U.S. Leadership Needed in a World of Burgeoning Drones
The proliferation of unmanned aerial vehicles is accelerating around the globe and U.S. policy needs to catch up. This summer, Microsoft’s Innovation Center in Karachi announced that an 11-year-old boy designed a UAV that can fly to 1,500 feet and be armed with small weapons. Such developments are evidence that unmanned technologies are rapidly changing the global security environment. As such, will American policy adapt in time to shape these changes or will the United States be forced to react to the leadership of others?
Militaries around the globe are keen to acquire advanced UAV technology and will eventually do so in one of three ways: by developing them indigenously, by acquiring them from non-U.S. foreign suppliers or by purchasing them from the United States. The United States cannot stop this technological proliferation, but it can influence how UAVs are safeguarded and employed by partnering more closely with nations around the globe. The U.S. has both a national security and commercial imperative to pursue such partnerships.
UAVs are increasingly vital to defense policy and war planning as well as law enforcement, anti-smuggling, coastline monitoring and border surveillance. From Beijing to Moscow, Tehran to Istanbul, Abu Dhabi to Tel Aviv, there is a fierce competition underway to develop UAV technology and capture export markets. Like fighter aircraft cooperation in the 20th century, UAV cooperation will shape international alliances and military partnerships in the 21st century.
The United States also has a vital interest preventing UAVs from being used to deliver weapons of mass destruction. Today, U.S. policy aims to do this through a cautious interpretation of the Missile Technology Control Regime (MTCR) — a non-proliferation arrangement established in 1987 to restrict the export of WMD-capable missiles. In 1992, MTCR members decided to treat UAVs with a 500kg payload and 300km range, like ballistic missiles, based on the premise that UAVs require these features to deliver nuclear weapons.
These technical parameters are arbitrary. The 500kg payload is supposed to be a minimum size of a viable nuclear weapon. Yet, Harvard’s Belfer Center reports that the minimum weight for a nuclear device is as little as 30 kg. The range restriction is also capricious considering that basic aircrafts, like blimps, can travel beyond 300 km. Whatever merit this policy had in 1992, it is illogical and self-defeating in today’s world of proliferated drones.
Nor can the MTCR guidelines credibly claim to prevent WMD employment when the regime does not restrict other methods of WMD delivery. These include all manned aircraft and artillery, as well as unconventional mechanisms like delivery by truck or container ship or through improvised nuclear devices. It was reasonable in 1987 to assume that WMDs would be delivered by missiles and similar systems, but that is not the case today, where unconventional, terrorist violence is the dominant form of warfare.
Rather than restricting UAV sales, WMD threats would be better addressed by promoting a consensus against attaching WMDs to UAVs.
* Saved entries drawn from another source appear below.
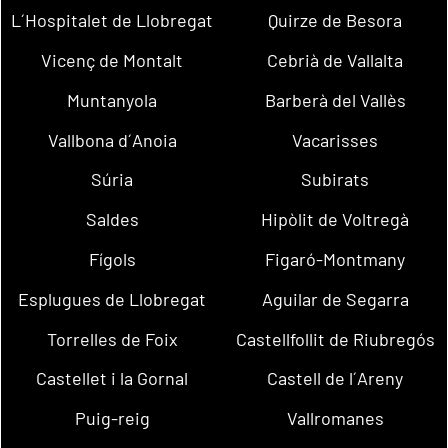
L´Hospitalet de Llobregat
Quirze de Besora
Vicenç de Montalt
Cebrià de Vallalta
Muntanyola
Barberà del Vallès
Vallbona d´Anoia
Vacarisses
Súria
Subirats
Saldes
Hipòlit de Voltregà
Fígols
Figaró-Montmany
Esplugues de Llobregat
Aguilar de Segarra
Torrelles de Foix
Castellfollit de Riubregós
Castellet i la Gornal
Castell de l´Areny
Puig-reig
Vallromanes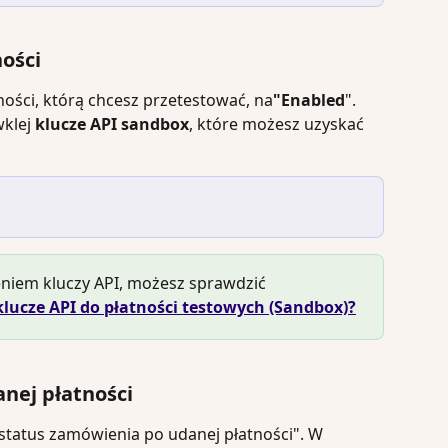
ności
ności, którą chcesz przetestować, na
"Enabled
". 
wklej 
klucze API sandbox
, które możesz uzyskać 
ieniem kluczy API, możesz sprawdzić 
klucze API do płatności testowych (Sandbox)?
nej płatności
"status zamówienia po udanej płatności". W 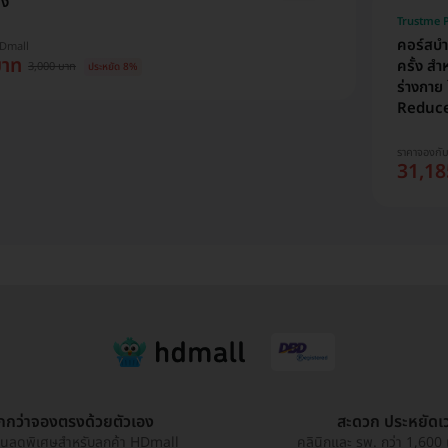
้ง
Trustme P
คอร์สบำ
HDmall
บาท
ครั้ง สำ
3,000 บาท
ประหยัด 8%
ร่างกาย
Reduce
ราคาจองกั
31,18
ูกกว่าจองตรงด้วยตัวเอง
สะดวก ประหยัดเ
วนลดพิเศษสำหรับลูกค้า HDmall
คลินิกและ รพ. กว่า 1,600 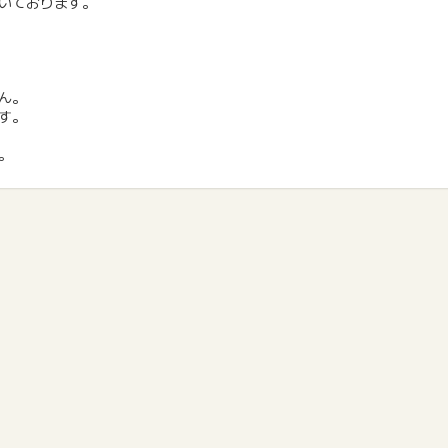
いております。
ん。
す。
。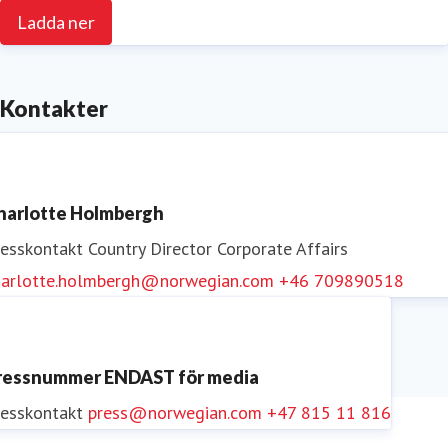
Ladda ner
Kontakter
harlotte Holmbergh
resskontakt
Country Director Corporate Affairs
harlotte.holmbergh@norwegian.com
+46 709890518
ressnummer ENDAST för media
resskontakt
press@norwegian.com
+47 815 11 816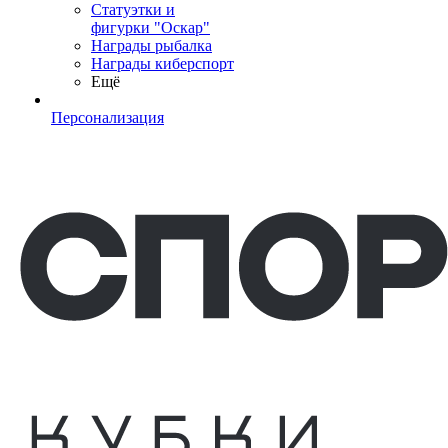
Статуэтки и
фигурки "Оскар"
Награды рыбалка
Награды киберспорт
Ещё
Персонализация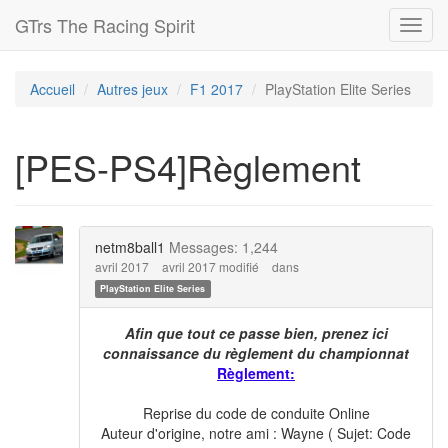
GTrs The Racing Spirit
Toggl
navig
Accueil
Autres jeux
F1 2017
PlayStation Elite Series
[PES-PS4]Règlement
netm8ball1
Messages: 1,244
avril 2017
avril 2017 modifié
dans
PlayStation Elite Series
Afin que tout ce passe bien, prenez ici
connaissance du règlement du championnat
Règlement:
Reprise du code de conduite Online
Auteur d'origine, notre ami : Wayne ( Sujet: Code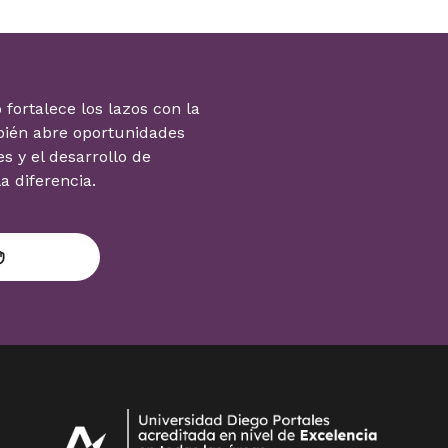
 fortalece los lazos con la
bién abre oportunidades
es y el desarrollo de
 diferencia.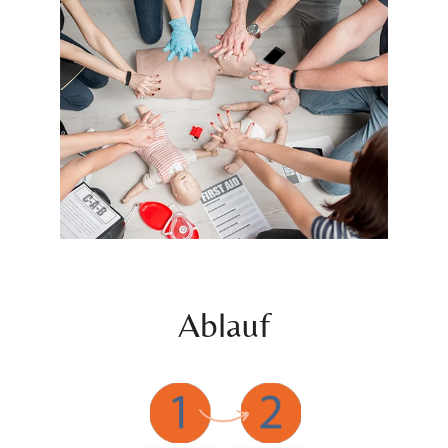
Ablauf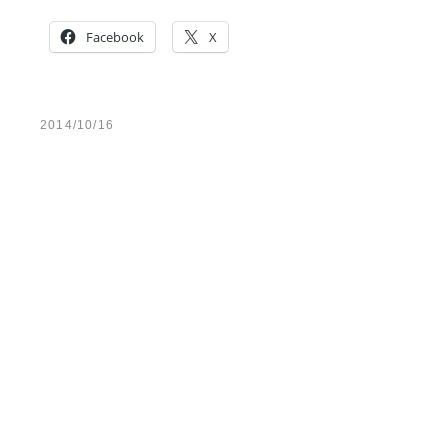
Facebook
X
2014/10/16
This is not a difficult argument to make. Only an extremely reckless government would allow WMDs to be attached to unmanned systems, given the risk of loss of control. But the best way to ensure that this view becomes the policy of foreign governments is by having the U.S. military cooperate with foreign militaries on UAV tactics, techniques, procedures and doctrine. Such cooperation would encourage end-use monitoring arrangements that prevent diversion of sensitive technology, along with other safeguards. Moreover, ensuring that the United States is the UAV partner of choice is an essential means of maintaining a global balance of military power that promotes peace and stability.
The United States also has a clear commercial imperative for expanding its UAV partnerships. As noted by the Congressional Research Service, “much new business is likely to be generated in the [UAV] market, and if U.S. companies fail to capture this market share, European, Russian, Israeli, Chinese or South African companies will.” Chinese officials publicly acknowledge that they are “taking advantage of the hole in the market” created by America’s restrictive export policy. China is now able to fill that hole with UAVs that look remarkably similar to America’s MQ-1B Predator and MQ-9 Reaper (so close that some might wonder where China got the designs).
Indian UAV demand is a prime example of what American industry has to lose. The Indian Ministry of Defense reportedly has plans to acquire 3 billion USD worth of UAVs over the next decade. For the United States to maintain its dominance in UAV technology and production, it cannot afford to surrender this kind of market opportunity to foreign industry.
Today, the United States is the undisputed leader in UAV design and production, but this isn’t guaranteed to last. A forward thinking approach that reflects today’s realities around UAV capability and demand, which helps engage more deeply partner countries globally, is both logical and essential to U.S. interests.